(TRY IT) Your output must be the lines below from the line containing "Figure 1. Sample" to the line containing "Table 3. Inhibitory", both lines included, reproduced exactly and without pictures.

(DATASET EXTRACT)
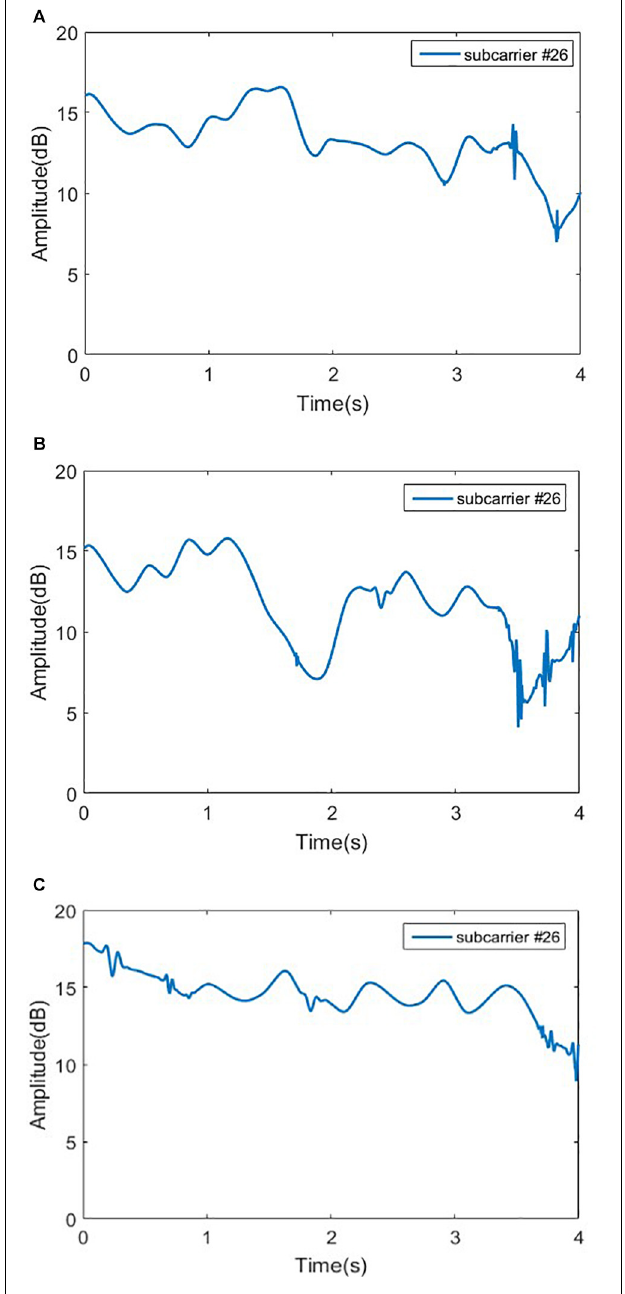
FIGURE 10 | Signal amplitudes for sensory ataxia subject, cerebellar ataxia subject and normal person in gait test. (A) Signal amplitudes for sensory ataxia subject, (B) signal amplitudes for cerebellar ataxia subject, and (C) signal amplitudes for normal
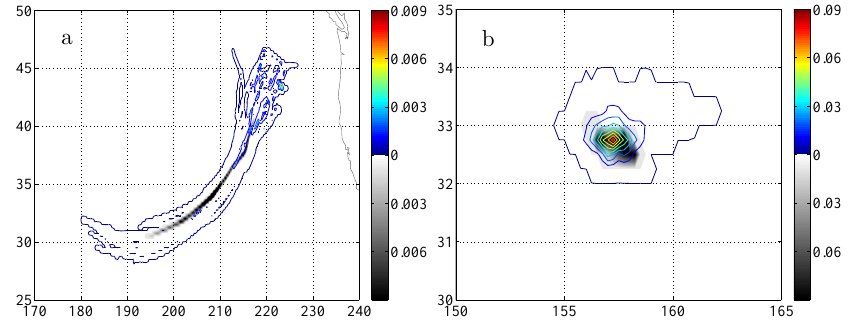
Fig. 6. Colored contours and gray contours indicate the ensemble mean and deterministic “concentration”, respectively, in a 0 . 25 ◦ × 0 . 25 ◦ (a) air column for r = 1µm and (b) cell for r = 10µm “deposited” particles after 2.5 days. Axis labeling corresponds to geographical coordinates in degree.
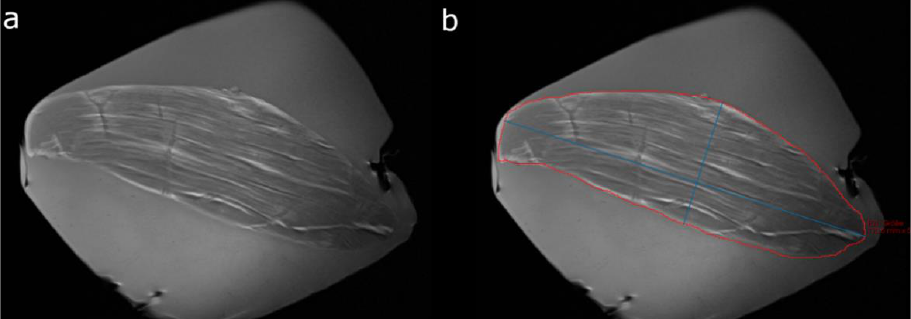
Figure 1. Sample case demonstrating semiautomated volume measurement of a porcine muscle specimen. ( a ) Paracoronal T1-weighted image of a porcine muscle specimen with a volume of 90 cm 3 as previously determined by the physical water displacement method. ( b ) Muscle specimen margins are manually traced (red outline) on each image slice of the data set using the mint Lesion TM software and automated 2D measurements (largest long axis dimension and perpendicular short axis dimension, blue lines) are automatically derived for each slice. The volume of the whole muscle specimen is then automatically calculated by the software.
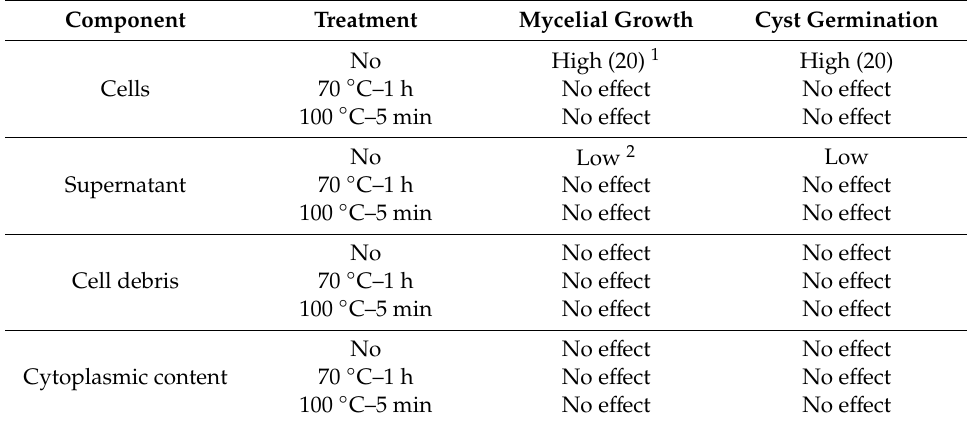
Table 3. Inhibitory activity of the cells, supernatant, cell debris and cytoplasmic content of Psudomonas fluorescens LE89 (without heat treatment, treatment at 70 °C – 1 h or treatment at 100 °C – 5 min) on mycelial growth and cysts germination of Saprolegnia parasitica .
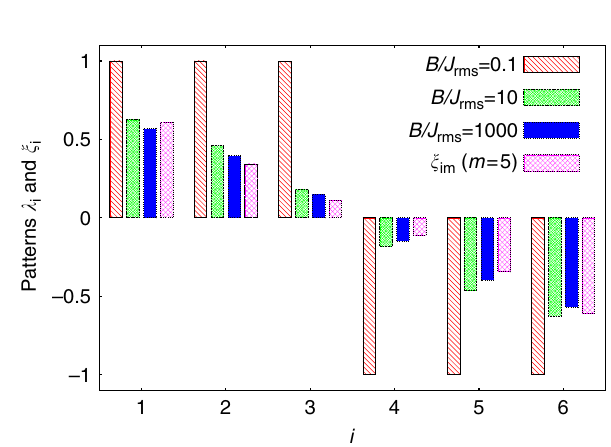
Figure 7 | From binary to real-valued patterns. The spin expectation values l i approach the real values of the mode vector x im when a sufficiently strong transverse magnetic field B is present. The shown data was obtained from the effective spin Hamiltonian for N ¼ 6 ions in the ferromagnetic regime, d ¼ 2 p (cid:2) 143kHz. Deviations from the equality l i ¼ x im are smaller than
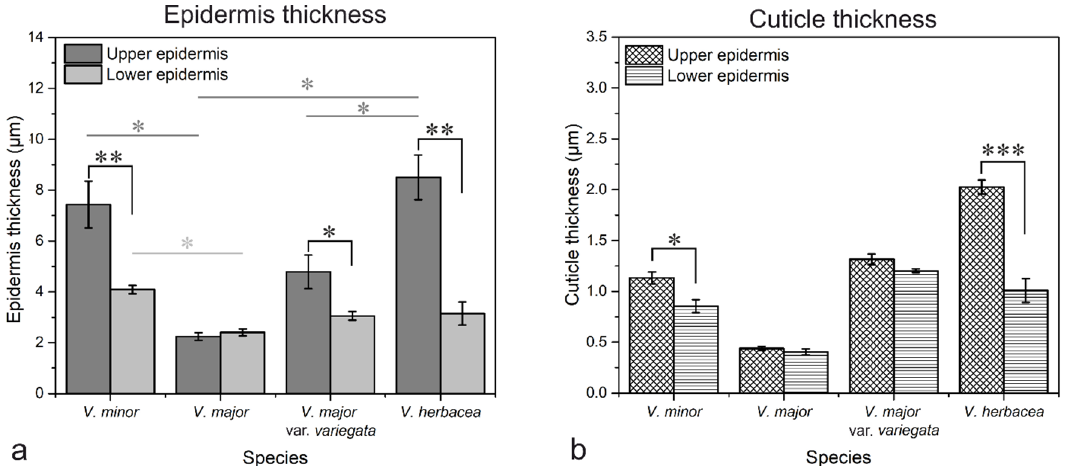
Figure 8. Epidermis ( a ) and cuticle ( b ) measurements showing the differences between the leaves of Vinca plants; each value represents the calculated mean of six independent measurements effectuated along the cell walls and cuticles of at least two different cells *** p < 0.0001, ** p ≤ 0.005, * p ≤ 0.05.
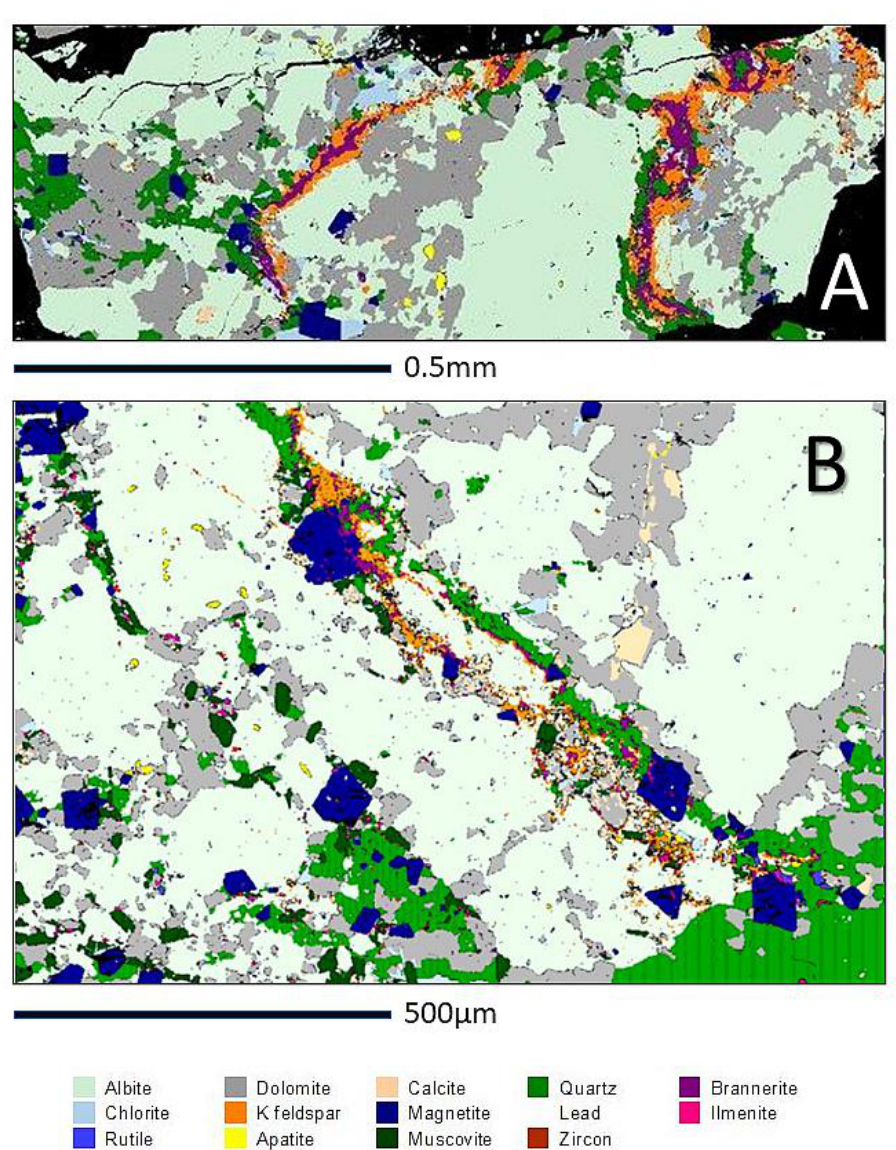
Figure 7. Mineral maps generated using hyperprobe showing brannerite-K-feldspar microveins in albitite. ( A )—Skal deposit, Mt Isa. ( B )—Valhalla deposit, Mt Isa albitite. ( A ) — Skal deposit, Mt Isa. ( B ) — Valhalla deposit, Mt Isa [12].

---

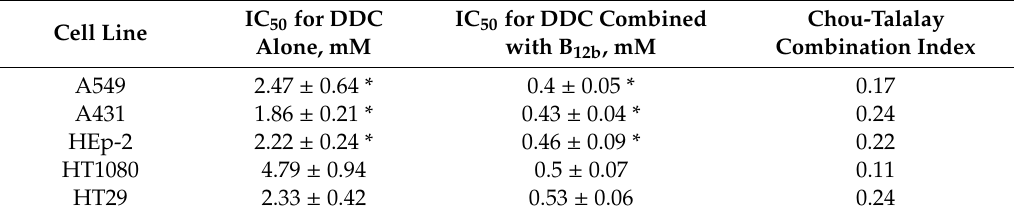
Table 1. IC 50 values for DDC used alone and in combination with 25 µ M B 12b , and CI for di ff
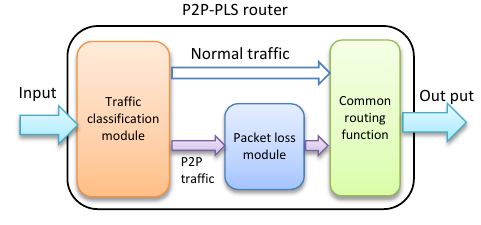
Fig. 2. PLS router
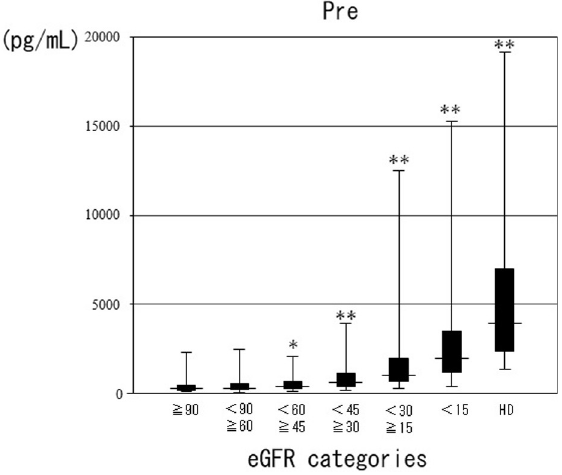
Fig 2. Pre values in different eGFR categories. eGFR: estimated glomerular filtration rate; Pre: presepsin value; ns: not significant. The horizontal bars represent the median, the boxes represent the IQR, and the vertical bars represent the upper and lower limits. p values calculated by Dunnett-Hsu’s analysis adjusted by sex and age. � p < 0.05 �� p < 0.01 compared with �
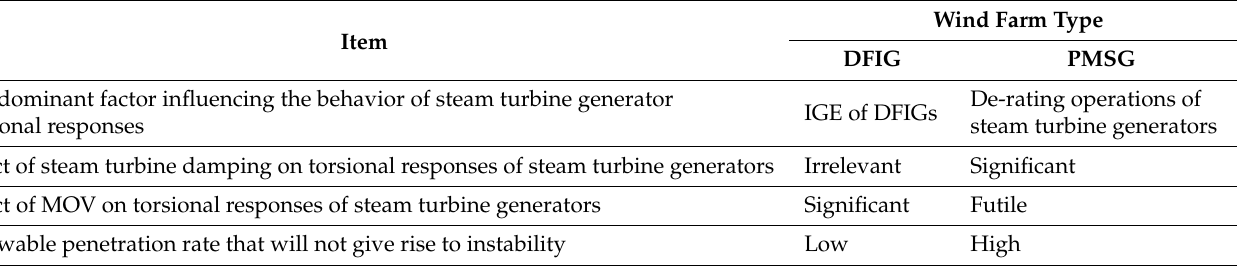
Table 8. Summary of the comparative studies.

---

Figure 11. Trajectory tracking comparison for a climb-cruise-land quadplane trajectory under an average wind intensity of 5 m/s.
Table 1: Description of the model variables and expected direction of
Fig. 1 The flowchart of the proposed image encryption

(OUTPUT OF THE TASK)
Figure 1. Sample case demonstrating semiautomated volume measurement of a porcine muscle specimen. ( a ) Paracoronal T1-weighted image of a porcine muscle specimen with a volume of 90 cm 3 as previously determined by the physical water displacement method. ( b ) Muscle specimen margins are manually traced (red outline) on each image slice of the data set using the mint Lesion TM software and automated 2D measurements (largest long axis dimension and perpendicular short axis dimension, blue lines) are automatically derived for each slice. The volume of the whole muscle specimen is then automatically calculated by the software.
Table 3. Inhibitory activity of the cells, supernatant, cell debris and cytoplasmic content of Psudomonas fluorescens LE89 (without heat treatment, treatment at 70 °C – 1 h or treatment at 100 °C – 5 min) on mycelial growth and cysts germination of Saprolegnia parasitica .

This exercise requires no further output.